Militares gays: sí por ley, no por tradición
En Chile no existe una norma que prohíba a un homosexual ingresar en las filas militares, «pero en la práctica sí se ha expulsado a personal cuando su condición homosexual ha sido revelada», informó a la AFP el Movimiento Chileno de Minorías Homosexuales.
El régimen militar al mando de Augusto Pinochet (1973-1990) realizó una persecución en contra de la comunidad gay además de impedir su presencia en las ramas de las Fuerzas Armadas. La medida siguió vigente hasta 1998, cuando la homosexualidad fue legalizada en Chile.
En Brasil, si bien no existe una ley que prohiba la presencia de militares homosexuales en las Fuerzas Armadas, el tema es motivo de «debate», según dijo en febrero el ministro de Defensa Nelson Jobim.
Un mes después, el Supremo Tribunal Militar (STM) de Brasil apartó del Ejército a un oficial por mantener relaciones sexuales con un subordinado al considerarse que se apartó de las normas castrenses, si bien el caso ocurrió en la casa del involucrado.
En ese momento, se aclaró que la decisión se adoptó independientemente de la opción sexual del oficial.
Sin embargo, el día anterior, el general del Ejército, Raymundo Nonato de Cerqueira Filho, generó una polémica por expresar su negativa a alistar homosexuales. «Está probado (…) que la tropa no obedece normalmente a individuos de ese tipo (homosexuales)», dijo entonces.
Altos jefes castrenses respaldaron las palabras del general, que por el contrario desataron airadas protestas entre la sociedad civil. En Colombia, desde que se aprobó la Constitución de 1991 no existe ninguna restricción a la integración de los homosexuales en las fuerzas militares. «Ninguna ley lo prohíbe, pero por cultura no se permite y por temor al rechazo no se manifiesta. La propia Constitución impediría una expulsión por homosexualidad, pero esa misma Constitución define la paz como un derecho y un deber de obligatorio cumplimiento, el derecho más violado y el deber más incumplido en este país», dijo a la AFP una fuente castrense.
Uruguay, que en 2008 se convirtió en el primer país de América Latina en regular las uniones concubinarias de distinto o igual sexo, decretó en mayo de 2009 que «la elección sexual de los postulantes a ingresar a las Escuelas de Formación de Oficiales no será considerada causal de no aptitud por las comisiones, tribunales médicos o autoridades actuantes».
En ese momento, militares retirados manifestaron que el decreto afectaba «la moral» y «la disciplina» de las Fuerzas Armadas, y que la normativa generaba «malestar», pero las Fuerzas Armadas aseguraron que el decreto sería acatado.
En Argentina, el Congreso sancionó hace dos años un nuevo Código de Justicia Militar, que establece la despenalización de las prácticas homosexuales en los ámbitos militares, antes castigadas por el antiguo Código de 1951.

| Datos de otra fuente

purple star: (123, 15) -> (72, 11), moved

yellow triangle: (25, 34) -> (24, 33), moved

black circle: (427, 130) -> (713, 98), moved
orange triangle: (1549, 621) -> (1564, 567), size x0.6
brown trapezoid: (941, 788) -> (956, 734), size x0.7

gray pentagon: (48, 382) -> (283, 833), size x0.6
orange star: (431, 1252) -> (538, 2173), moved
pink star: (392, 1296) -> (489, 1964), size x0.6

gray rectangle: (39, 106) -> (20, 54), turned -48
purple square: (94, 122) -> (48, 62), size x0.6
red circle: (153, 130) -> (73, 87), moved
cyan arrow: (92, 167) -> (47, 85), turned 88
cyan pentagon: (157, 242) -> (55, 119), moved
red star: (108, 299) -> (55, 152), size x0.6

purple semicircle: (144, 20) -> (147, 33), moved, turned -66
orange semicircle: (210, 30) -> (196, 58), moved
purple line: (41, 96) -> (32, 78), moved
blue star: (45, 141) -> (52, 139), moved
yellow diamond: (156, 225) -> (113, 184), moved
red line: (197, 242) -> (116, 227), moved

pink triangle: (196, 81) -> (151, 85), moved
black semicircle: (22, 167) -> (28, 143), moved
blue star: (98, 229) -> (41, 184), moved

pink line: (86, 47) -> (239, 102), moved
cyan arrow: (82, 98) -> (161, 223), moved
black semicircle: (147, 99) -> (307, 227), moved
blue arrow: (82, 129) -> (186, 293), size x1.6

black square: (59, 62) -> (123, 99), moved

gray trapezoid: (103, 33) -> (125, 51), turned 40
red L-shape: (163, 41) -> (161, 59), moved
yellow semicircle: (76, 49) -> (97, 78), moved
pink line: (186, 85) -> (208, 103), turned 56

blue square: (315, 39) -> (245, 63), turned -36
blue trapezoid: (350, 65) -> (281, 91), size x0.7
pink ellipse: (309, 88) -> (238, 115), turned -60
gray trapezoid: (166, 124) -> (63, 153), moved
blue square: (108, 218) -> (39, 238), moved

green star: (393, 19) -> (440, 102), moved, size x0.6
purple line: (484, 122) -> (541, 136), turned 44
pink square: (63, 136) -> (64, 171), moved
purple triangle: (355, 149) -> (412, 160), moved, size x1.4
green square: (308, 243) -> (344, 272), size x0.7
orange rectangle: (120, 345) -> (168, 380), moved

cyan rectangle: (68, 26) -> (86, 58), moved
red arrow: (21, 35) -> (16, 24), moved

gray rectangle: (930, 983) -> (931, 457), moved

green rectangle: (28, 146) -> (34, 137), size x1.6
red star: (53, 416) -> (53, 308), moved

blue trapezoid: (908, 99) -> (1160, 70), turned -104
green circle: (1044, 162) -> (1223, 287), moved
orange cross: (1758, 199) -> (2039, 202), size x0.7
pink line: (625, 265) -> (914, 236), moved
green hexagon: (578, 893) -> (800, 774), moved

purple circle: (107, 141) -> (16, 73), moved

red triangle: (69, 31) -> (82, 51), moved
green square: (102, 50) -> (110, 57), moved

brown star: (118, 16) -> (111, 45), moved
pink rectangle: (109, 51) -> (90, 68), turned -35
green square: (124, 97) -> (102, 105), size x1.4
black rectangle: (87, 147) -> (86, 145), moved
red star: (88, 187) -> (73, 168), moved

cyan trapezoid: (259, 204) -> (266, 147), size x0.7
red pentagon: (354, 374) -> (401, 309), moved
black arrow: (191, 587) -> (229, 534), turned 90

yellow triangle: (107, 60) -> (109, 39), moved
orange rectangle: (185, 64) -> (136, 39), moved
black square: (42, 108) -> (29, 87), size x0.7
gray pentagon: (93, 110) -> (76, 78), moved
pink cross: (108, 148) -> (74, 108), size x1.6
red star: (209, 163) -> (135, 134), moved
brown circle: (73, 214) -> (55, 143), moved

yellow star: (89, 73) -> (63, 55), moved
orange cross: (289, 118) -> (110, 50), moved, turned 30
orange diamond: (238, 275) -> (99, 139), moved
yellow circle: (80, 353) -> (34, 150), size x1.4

De todas formas, la tradición militar en el país rechaza la homosexualidad y no se conocían antes públicamente sanciones o castigos a los gays incorporados a filas, pero se supone que eran mantenidas en secreto, según fuentes castrenses.
En Perú, por su parte, no existe norma alguna que impida a los homosexuales ser integrantes de las fuerzas armadas y policiales. La Constitución señala que no hay discriminación por raza, sexo o religión.
En Cuba, Mariela Castro, hija del presidente Raúl Castro y directora del Centro Nacional de Educación Sexual, lidera una cruzada por el respeto de los derechos de los homosexuales.
El pasado domingo, en una entrevista en la televisión, afirmó que Cuba debe revisar los patrones que limitan las oportunidades de los homosexuales, entre estos lo que «te dicen que si eres homosexual no puedes (…) desarrollar la profesión de militar, como en casi todas las partes del mundo» y que en «muy pocos lugares lo han superado».